LA PREPONDERANCE LUCRATIVE OU NON-LUCRATIVE
MODE D’EMPLOI FISCAL
(Synthèse au 28 novembre 2000)
Il a été rappelé que le critère de prépondérance, qui aboutit à imposer entièrement aux impôts commerciaux une association dont l’activité non-lucrative n’est pas substantiellement prépondérante, n’était pas un critère exclusivement lié à la proportion des recettes encaissées dans les différents secteurs, mais qu’il y aurait souvent lieu d’utiliser, dans le cadre des clubs de voile, des critères plus affinés, tel que le prévoit d’ailleurs la doctrine administrative.
Les clubs nautiques, qui ont fréquemment recours au bénévolat sur une large échelle, pourraient par exemple valoriser de façon appropriée les coûts de ce bénévolat, pour qu’il augmente le chiffre des recettes du secteur non-lucratif.

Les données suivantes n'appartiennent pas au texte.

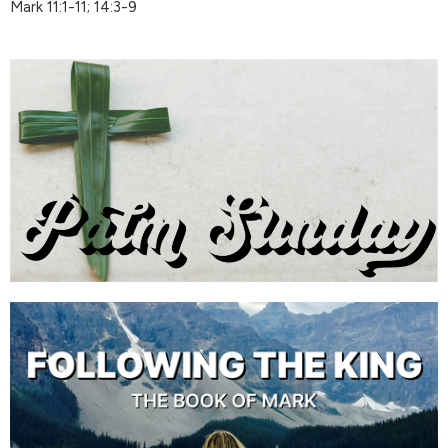
Mark 11:1-11; 14:3-9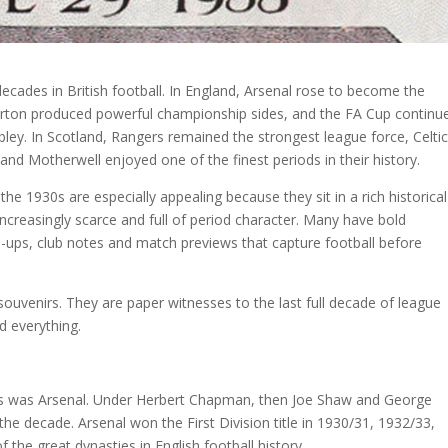
cades in British football. In England, Arsenal rose to become the
erton produced powerful championship sides, and the FA Cup continu
ley. In Scotland, Rangers remained the strongest league force, Celtic
nd Motherwell enjoyed one of the finest periods in their history.
he 1930s are especially appealing because they sit in a rich historical
 increasingly scarce and full of period character. Many have bold
ne-ups, club notes and match previews that capture football before
souvenirs. They are paper witnesses to the last full decade of league
 everything.
30s was Arsenal. Under Herbert Chapman, then Joe Shaw and George
the decade. Arsenal won the First Division title in 1930/31, 1932/33,
the great dynasties in English football history.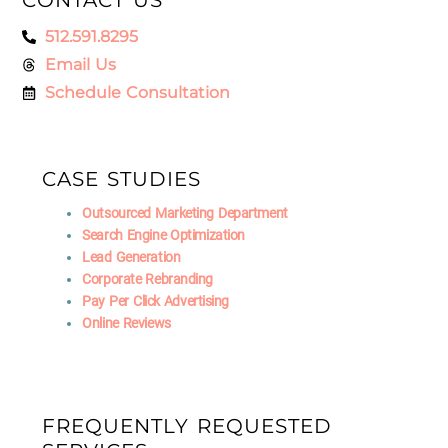
512.591.8295
Email Us
Schedule Consultation
CASE STUDIES
Outsourced Marketing Department
Search Engine Optimization
Lead Generation
Corporate Rebranding
Pay Per Click Advertising
Online Reviews
FREQUENTLY REQUESTED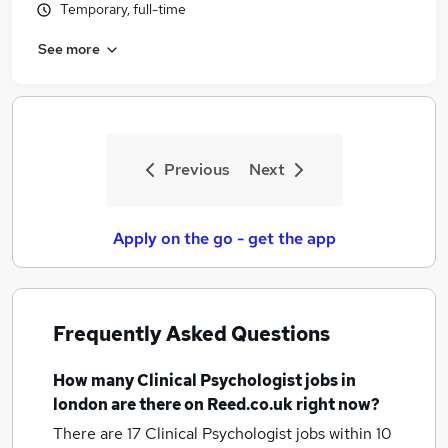
Temporary, full-time
See more
Previous
Next
Apply on the go - get the app
Frequently Asked Questions
How many
Clinical Psychologist jobs
in
london
are there on Reed.co.uk right now?
There are 17
Clinical Psychologist jobs within 10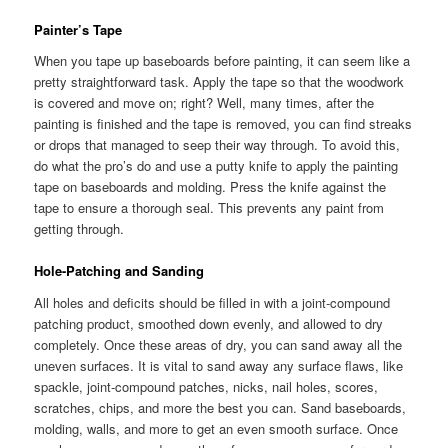
Painter’s Tape
When you tape up baseboards before painting, it can seem like a
pretty straightforward task. Apply the tape so that the woodwork
is covered and move on; right? Well, many times, after the
painting is finished and the tape is removed, you can find streaks
or drops that managed to seep their way through. To avoid this,
do what the pro’s do and use a putty knife to apply the painting
tape on baseboards and molding. Press the knife against the
tape to ensure a thorough seal. This prevents any paint from
getting through.
Hole-Patching and Sanding
All holes and deficits should be filled in with a joint-compound
patching product, smoothed down evenly, and allowed to dry
completely. Once these areas of dry, you can sand away all the
uneven surfaces. It is vital to sand away any surface flaws, like
spackle, joint-compound patches, nicks, nail holes, scores,
scratches, chips, and more the best you can. Sand baseboards,
molding, walls, and more to get an even smooth surface. Once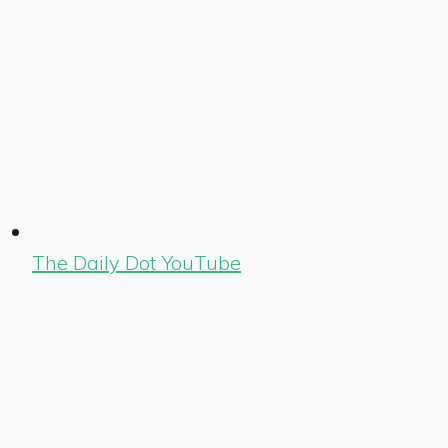
The Daily Dot YouTube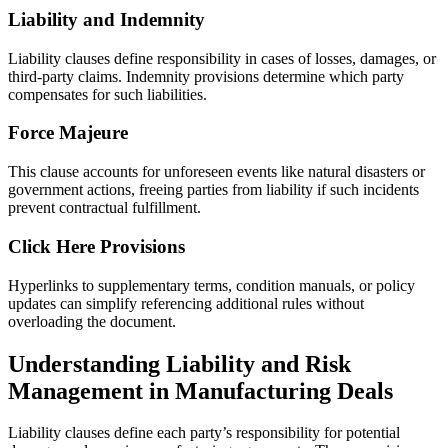
Liability and Indemnity
Liability clauses define responsibility in cases of losses, damages, or
third-party claims. Indemnity provisions determine which party
compensates for such liabilities.
Force Majeure
This clause accounts for unforeseen events like natural disasters or
government actions, freeing parties from liability if such incidents
prevent contractual fulfillment.
Click Here Provisions
Hyperlinks to supplementary terms, condition manuals, or policy
updates can simplify referencing additional rules without
overloading the document.
Understanding Liability and Risk
Management in Manufacturing Deals
Liability clauses define each party’s responsibility for potential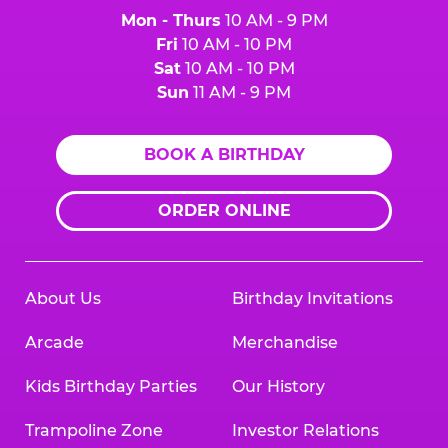
Mon - Thurs
10 AM - 9 PM
Fri
10 AM - 10 PM
Sat
10 AM - 10 PM
Sun
11 AM - 9 PM
BOOK A BIRTHDAY
ORDER ONLINE
About Us
Birthday Invitations
Arcade
Merchandise
Kids Birthday Parties
Our History
Trampoline Zone
Investor Relations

Par ailleurs, d’autres critères plus pertinents que celui des recettes peuvent également être utilisés : par exemple dans le cadre de l’activité régate, si le travail nécessaire à l’organisation des régates est orienté de façon prépondérante vers l’organisation matérielle de ces dernières et non pas vers la recherche de parrainage, l’activité en cause sera à prépondérance non-lucrative même si les recettes de parrainage étaient prépondérantes.
Ce même principe d’application des critères de prépondérance pourra être mis en œuvre pour toute activité particulière ainsi que pour la détermination du rapport global lucrativité/non-lucrativité.